* _Extrait du texte_
··········

Nous avons parlé précédemment dé Pantène fondateur de l’Ecole de philosophie chrétienne qui illustra l’Eglise d’Alexandrie depuis la seconde moitié du deuxième siècle. Cet homme célèbre ayant quitté la vie de professeur pour celle d’apôtre laissa sa chaire à un de ses disciples, Clément, connu sous le titre de Clément d’Alexandrie, et qui commença à professer vers l’an 190.
On a beaucoup discuté au sujet des doctrines de l’école d’Alexandrie. Le seul moyen d’en donner une idée juste et incontestable est d’étudier, sans parti pris, les œuvres qu’elle nous a laissées.
Clément, qui la dirigea après Pantène était parfois surnommé l’Athénien, ce qui donnerait à penser qu’il était né à Athènes. Son nom était romain : Titus Flavius Clemens. On pourrait en inférer qu’il était Latin quoique né en Grèce. Il fut d’abord païen, mais la science le conduisit au christianisme. Il parcourut la Grèce, l’Italie, la Syrie et l’Egypte ; il visita l’Orient et s’avança jusqu’en Assyrie. Partout il se mettait en relation avec les hommes les plus célèbres de ces contrées. Il distingua surtout, en Palestine, un savant qui, comme une abeille industrieuse, tirait des fleurs qui émaillaient la prairie spirituelle des prophètes et des Apôtres, un suc avec lequel il nourrissait ses auditeurs.
Il désignait ainsi son maître Pantène.
Les savants que Clément avait rencontrés dans ses voyages avaient reçu sans intermédiaire la vraie doctrine des apôtres, particulièrement de Pierre, de Jacques, de Jean et de Paul. « Ils étaient parvenus jusqu’à nous, dit Clément, pour nous confier la semence divine, et je sais qu’ils se réjouiront de voir leurs discours non pas expliqués, mais exposés tels qu’ils doivent être transmis. »
Pour Clément, comme pour Irénée, Tertullien et les autres Pères apostoliques, la doctrine était un dépôt qui devait être transmis tel qu’il avait été reçu, et les commentaires philosophiques n’avaient de valeur qu’autant qu’ils n’en altéraient pas la pureté.
Clément eut pour principaux disciples : Alexandre, qui devint évêque de Jérusalem et qui avait étudié aussi sous Patène, et Origène qui dirigea après lui l’école d’Alexandrie.
Pour connaître et apprécier l’enseignement de Clé ment et de son école, nous avons ses écrits qui sont un vrai trésor de piété et d’érudition, et qui méritent de fixer l’attention de l’histoire.
Pour apprécier l’idée fondamentale de son enseignement, il faut se rappeler que, dès l’origine du christianisme, il s’était formé à Alexandrie une école de philosophie qui avait imaginé de mettre en harmonie les doctrines chrétiennes et celles des anciens philosophes grecs, et particulièrement de Platon. Les représentants les plus célèbres de cette tentative de conciliation avaient été, à Alexandrie, Basilidis et Valentin, qui appelaient leur système la science ou gnose.
Nous avons exposé précédemment leurs opinions.
Les orthodoxes furent naturellement obligés de discuter contre les gnostiques et d’exposer leur opinion touchant l’ancienne philosophie.

··········

* _Données fournies_
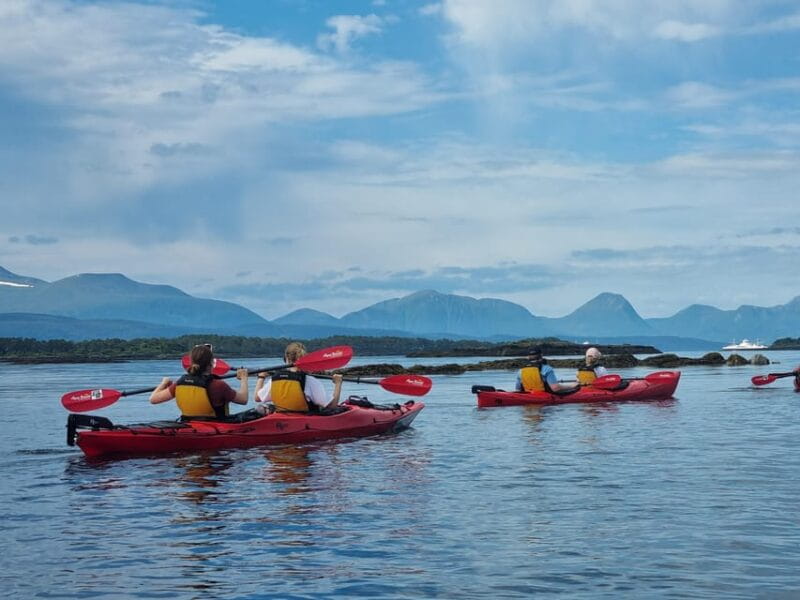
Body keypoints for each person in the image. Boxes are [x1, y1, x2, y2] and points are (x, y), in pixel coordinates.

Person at [150, 343, 249, 419]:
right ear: (211, 363)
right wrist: (244, 379)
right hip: (218, 427)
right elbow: (243, 400)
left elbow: (153, 399)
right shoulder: (219, 385)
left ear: (191, 362)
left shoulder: (179, 383)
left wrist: (163, 384)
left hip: (189, 424)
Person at [254, 342, 343, 413]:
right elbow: (332, 406)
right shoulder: (310, 381)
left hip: (281, 419)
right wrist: (338, 384)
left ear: (286, 358)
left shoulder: (275, 379)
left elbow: (257, 398)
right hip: (304, 422)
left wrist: (261, 377)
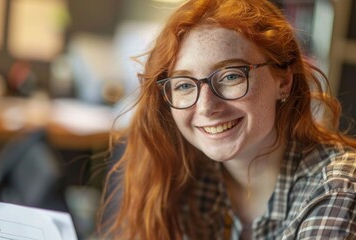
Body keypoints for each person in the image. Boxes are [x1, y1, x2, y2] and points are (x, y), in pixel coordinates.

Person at [98, 0, 356, 239]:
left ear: (284, 81)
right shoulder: (185, 175)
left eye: (231, 76)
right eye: (184, 85)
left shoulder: (337, 188)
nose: (207, 107)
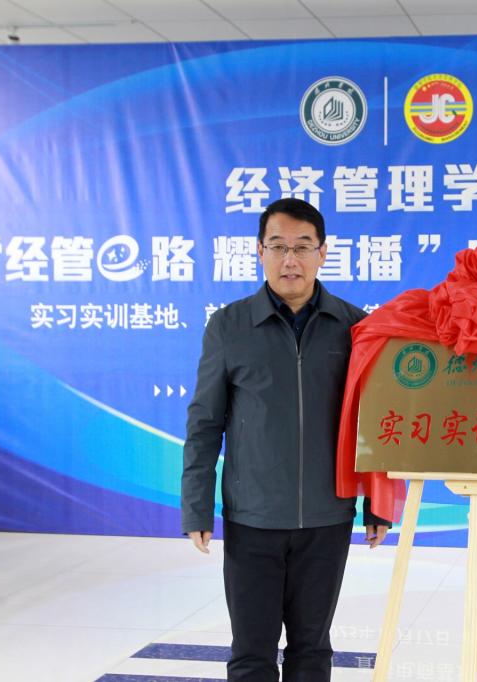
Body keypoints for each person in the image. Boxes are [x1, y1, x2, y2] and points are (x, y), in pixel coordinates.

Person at [181, 197, 388, 682]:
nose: (289, 259)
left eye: (302, 246)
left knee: (312, 650)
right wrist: (196, 506)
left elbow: (373, 423)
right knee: (251, 653)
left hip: (327, 515)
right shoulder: (230, 326)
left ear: (322, 253)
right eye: (278, 246)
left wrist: (377, 504)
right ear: (260, 251)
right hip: (253, 517)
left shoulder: (356, 327)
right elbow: (205, 422)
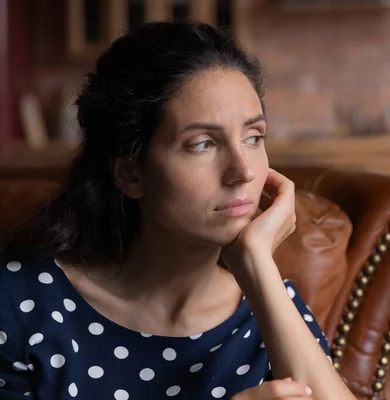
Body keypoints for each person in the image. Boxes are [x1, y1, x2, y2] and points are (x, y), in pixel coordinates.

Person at [0, 22, 355, 400]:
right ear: (131, 173)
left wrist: (255, 262)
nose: (244, 171)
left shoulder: (272, 306)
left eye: (253, 137)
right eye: (202, 144)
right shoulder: (22, 302)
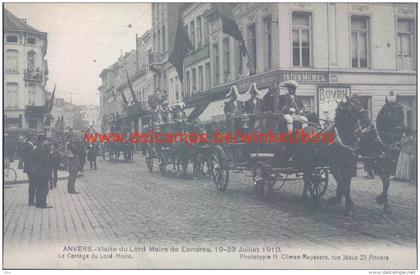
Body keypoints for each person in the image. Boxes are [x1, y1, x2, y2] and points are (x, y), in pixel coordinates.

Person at [33, 136, 53, 208]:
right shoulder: (44, 151)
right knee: (44, 188)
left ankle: (38, 203)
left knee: (39, 188)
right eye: (46, 141)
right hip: (43, 172)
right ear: (43, 141)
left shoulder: (37, 149)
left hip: (38, 172)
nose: (47, 142)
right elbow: (45, 162)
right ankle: (43, 204)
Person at [22, 134, 38, 206]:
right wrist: (34, 149)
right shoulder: (28, 146)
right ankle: (31, 201)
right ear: (31, 139)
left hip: (31, 167)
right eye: (34, 138)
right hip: (30, 167)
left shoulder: (28, 145)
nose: (36, 140)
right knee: (32, 184)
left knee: (33, 184)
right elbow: (28, 156)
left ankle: (31, 200)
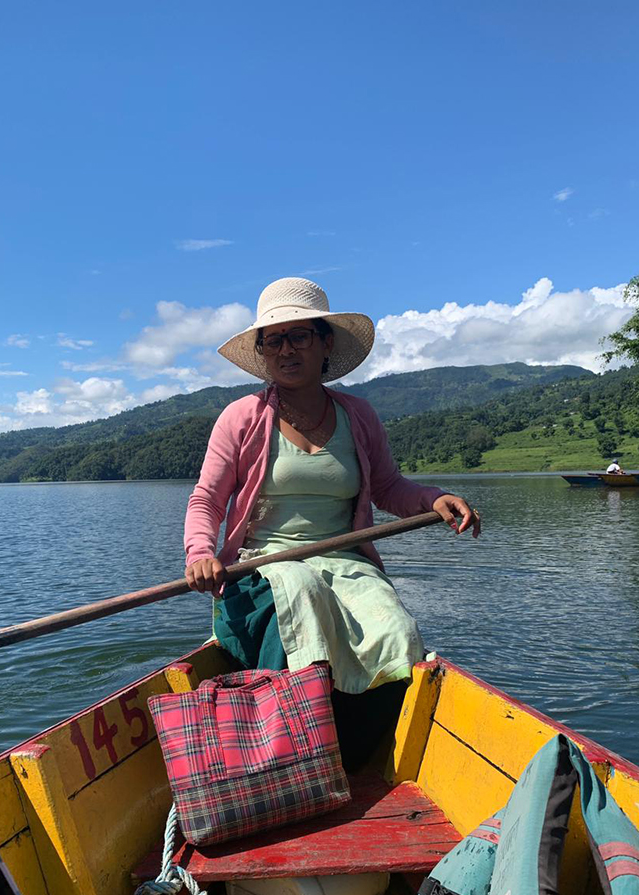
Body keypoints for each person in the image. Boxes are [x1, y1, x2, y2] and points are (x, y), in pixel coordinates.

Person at [183, 277, 481, 771]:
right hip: (262, 570)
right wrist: (200, 555)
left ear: (325, 344)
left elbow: (388, 488)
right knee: (300, 590)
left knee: (397, 631)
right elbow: (206, 500)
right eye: (273, 339)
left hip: (345, 564)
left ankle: (353, 753)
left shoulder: (357, 415)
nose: (286, 349)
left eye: (300, 336)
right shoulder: (241, 417)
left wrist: (435, 498)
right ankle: (289, 754)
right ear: (262, 351)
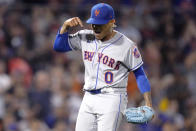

··········

Traduisez en anglais la phrase suivante de l'extrait sur Clément d'Alexandrie : « Il fut d'abord païen, mais la science le conduisit au christianisme. »

* _Réponse à l'exercice_
He was at first a pagan, but learning led him to Christianity.